A contract of guarantee is a species of general contract and as such all the essentials of a valid contract must be present. However, it has the following special features:
1. Surety's obligation is dependent on principal-debtor's default:
There must be a conditional promise to pay on the default of the principal debtor. If the promise is not conditional on default, it will not be a contract of guarantee but of indemnity.
(1) A asks B to sell certain goods on credit to C promising "I will pay the amount in case C fails to pay." It is a contact of guarantee as the promise is contingent on the default of C.
(2) A asks a shopkeeper (o sell certain goods to C promising, "I will see that you are paid." This is not a contract of guarantee as the promise of the guarantee is not conditional on default of the buyer. It is a contract of indemnity.
2. Separate consideration for guarantee not necessary:
For a contract of guarantee, like any other contract, consideration is necessary. But Sec. 127 provides that anything done or any promise made, for the benefit of the principal-debtor, may be a sufficient consideration to the surety for giving the guarantee. Thus, there is no need for a separate consideration between the Principal debtor and the surety consideration received by the Principal debtor is sufficient for the surety.
3. Principal debtor need not be competent to contract:
Although the creditor and the surety must be capable of entering into contract, yet, the principal-debtor need not be competent to contract. In such a case, the principal-debtor is not liable but the surety is liable as the principal- debtor. [Kashiba v. Shripat],
4. There must be existing debt or promise whose performance is guaranteed:
For a contract of guarantee, there must be an existing debt or a promise whose performance is guaranteed. In case there is no such debt or promise, there cannot be a valid guarantee. Actually speaking, the debt or promise is the basis of guarantee, i.e., it is the consideration received by the debtor. Hence, if there is no consideration, there is no contract of guarantee. However, the debt may even be void. In that case, the surety himself will be liable to pay the debt.
Whether a contract of guarantee is a contract of Uberrimae Fidei, i.e., good faith.
Strictly speaking, a contract of guarantee is not a contract of uberrimae fidei, i.e., a contract of good faith requiring full disclosure of material facts likely to affect the willingness of the guarantor. However, there should not be any misrepresentation or active concealment of material facts by the creditor.
Nature of Surety's Liability:
Quantum of Surety's Liability :
The liability of the surety is co-extensive with that of the principal debtor unless it is otherwise provided by the contract (Sec. 128).
A guarantees to B the payment of a bill of exchange by C, the acceptor.

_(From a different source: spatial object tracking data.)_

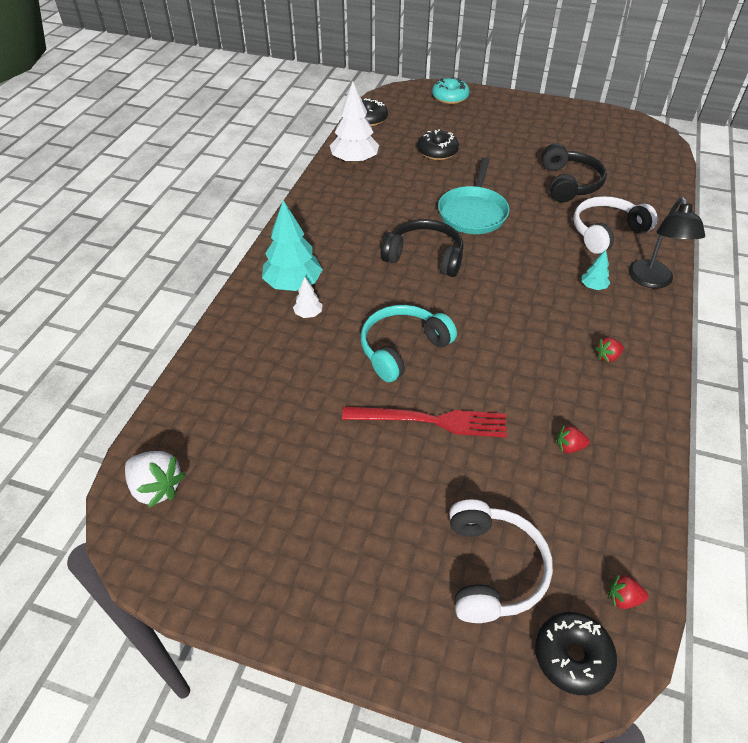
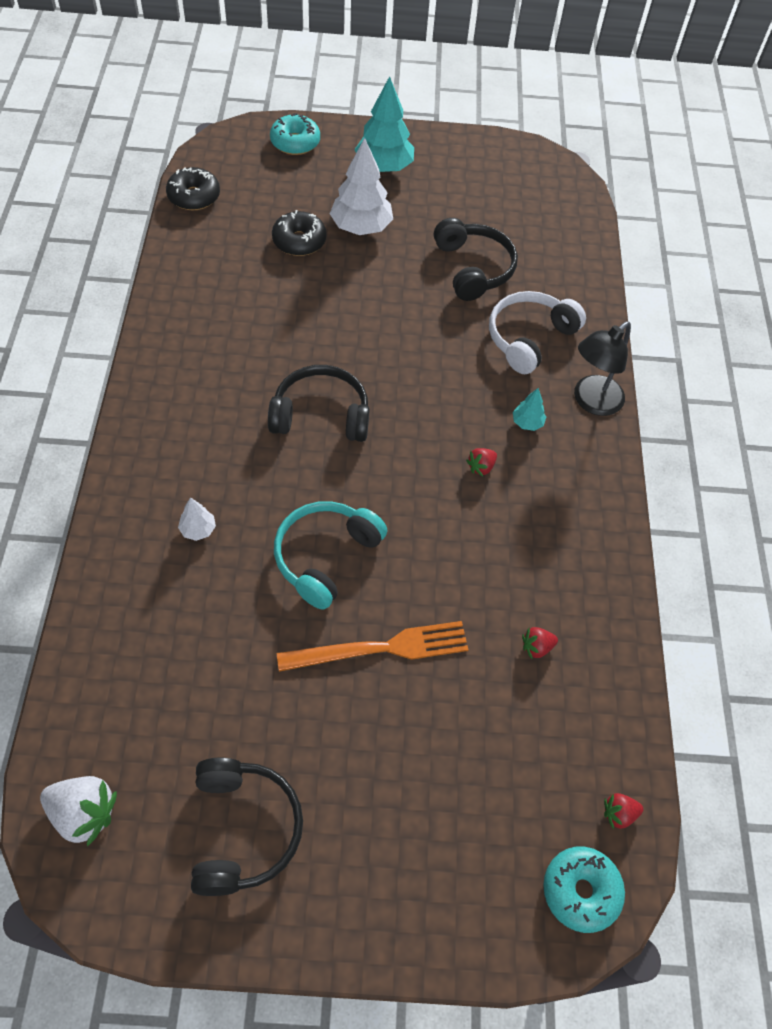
camera: 20 degrees left, 10 degrees up
(278, 529) = (243, 829): none -> black headphones
(293, 284) = (166, 488): turquoise tree -> turquoise tree (384, 167)
(354, 161) = (194, 273): white tree -> white tree (361, 227)
(431, 421) = (380, 648): red fork -> orange fork
(473, 212) = (365, 334): turquoise pan -> none
(493, 569) = (485, 815): white headphones -> none
(572, 656) = (580, 891): black donut -> turquoise donut
(607, 356) = (558, 519): red strawberry -> red strawberry (481, 467)
(652, 281) = (591, 402): black lamp -> black lamp turned 60 degrees clockwise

The bill is dishonoured by C. A is liable not only for the amount of the bill but also for any interest and charges which may have become due on it.
The liability of the surety is equal to that of the principal-debtor. In the absence of a contract to the contrary it can neither be more nor less. However, by a special contract, the liability of the surety can be made less than that of the principal-debtor, but never greater.
Time when the Liability of the Surety Arises:
In some cases, the surety's liability may being simultaneously with the liability of the principal-debtor. In case the guarantee is contingent upon the happening of an event, the surety is liable when the contingency has actually happened. [Subhan Khan v. Lai Khan].
The liability of the surety arises only on default by the principal debtor. Therefore, the surety will not be liable unless there is a default by the principal-debtor. However, when the default has been committed, then immediately the liability of the surety begins. A suit can be filed against the surety without suing the principal-debtor.
Liability of Surety when Principal-debtor not Liable :
The law regards surety and principal-debtor as two distinct persons. Therefore, liability of the surety is independent of the liability of the principal-debtor. Thus, if the original contract between the principal- debtor and the creditor is void, e.g., when the debtor is a minor incapable of entering into contract, then the surety is not discharged from the liability but is liable as a principal-debtor. Again, if the creditor does not file a suit against the principal-debtor within the period of limitation although the principal-debtor is not liable in such a case, yet the surety is not discharged and he continues to be liable to the creditor under his contract of guarantee. [ Mahant Singh v. Bayi],
Even the operation of law will not discharge the surety from his liability. For example, where the principal-debtor dies or becomes insolvent before paying the debt, the surety is liable for the debt.
Further any admission by the principal-debtor or judgment obtained against the principal-debtor will not be enforceable against the surety.
A creditor cannot ask the surety to pay any sum when he himself (creditor) has failed to carry out the terms of the contract, e.g., conveyance of the property to the purchaser.
A surety is discharged from his liability when there is variation in the terms of the contract without his (surety's) consent.